The folder contains:
audio.mp3 by default
cleaned.txt with the final spoken transcript
manifest.json with source, voice, nuance, chunking, and retry metadata
- runtime expectations in both the wrapper output JSON and the status stream
- fallback chunk-split metadata when a large chunk had to be retried in smaller pieces
Use --format wav when MP3 conversion is not wanted.
Gotchas
- Gemini TTS returns PCM, not MP3: The Gemini API returns base64 PCM audio. This skill converts it locally with
ffmpeg, so missing ffmpeg is a hard stop for the default MP3 path.
- Gemini 3.1 Flash TTS can throw transient
500 errors: Google documents rare cases where the model emits text tokens instead of audio tokens. The wrapper retries transient failures with backoff.
- Vague prompts can get rejected or spoken aloud: The wrapper uses an explicit "synthesize speech only" preamble and a labeled
TRANSCRIPT section so instructions do not become narration.
- Voice and prompt can clash: Google warns that strong speaker mismatches can sound wrong. When the user asks for a very specific persona, make sure the selected voice and nuance point in the same direction.
- HTML extraction is best-effort: Blog chrome, nav text, or legal footer text can still leak through on messy pages. If the cleaned preview looks wrong, stop and ask for a narrower source.

_Questions to answer_.
- 1) According to the passage above, in what form does the Gemini API return audio?
- 2) Decide whether each statement agrees with the passage above. Answer yes or no, and quote the words of the passage that decide it.
(a) Transient failures are retried with backoff.
(b) A missing ffmpeg only matters when WAV output is requested.
(c) If the cleaned preview looks wrong, the process should go on anyway.

_Records shown_.
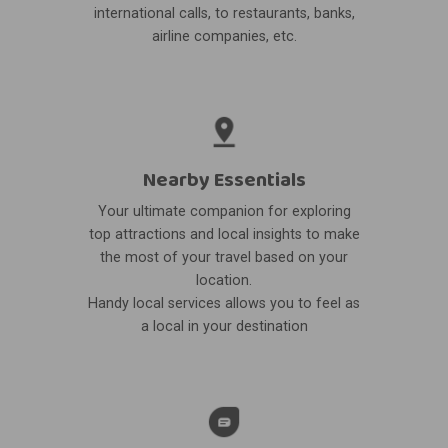
international calls, to restaurants, banks,
airline companies, etc.
Nearby Essentials
Your ultimate companion for exploring
top attractions and local insights to make
the most of your travel based on your
location.
Handy local services allows you to feel as
a local in your destination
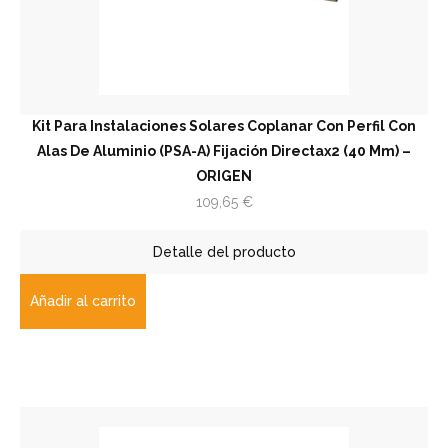
Kit Para Instalaciones Solares Coplanar Con Perfil Con
Alas De Aluminio (PSA-A) Fijación Directax2 (40 Mm) –
ORIGEN
109,65
€
Detalle del producto
Añadir al carrito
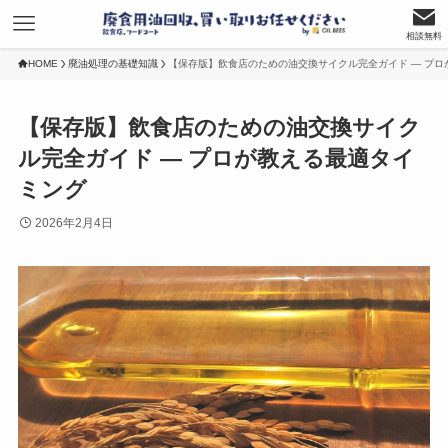
相談無料
HOME
廃油処理の基礎知識
【保存版】飲食店のための油交換サイクル完全ガイド — プロ
【保存版】飲食店のための油交換サイク
ル完全ガイド — プロが教える最適タイ
ミング
2026年2月4日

_Answers to each task_.
- 1) As base64 PCM audio.

- 2)
(a) Yes: "The wrapper retries transient failures with backoff."
(b) No: "missing ffmpeg is a hard stop for the default MP3 path."
(c) No: "If the cleaned preview looks wrong, stop and ask for a narrower source."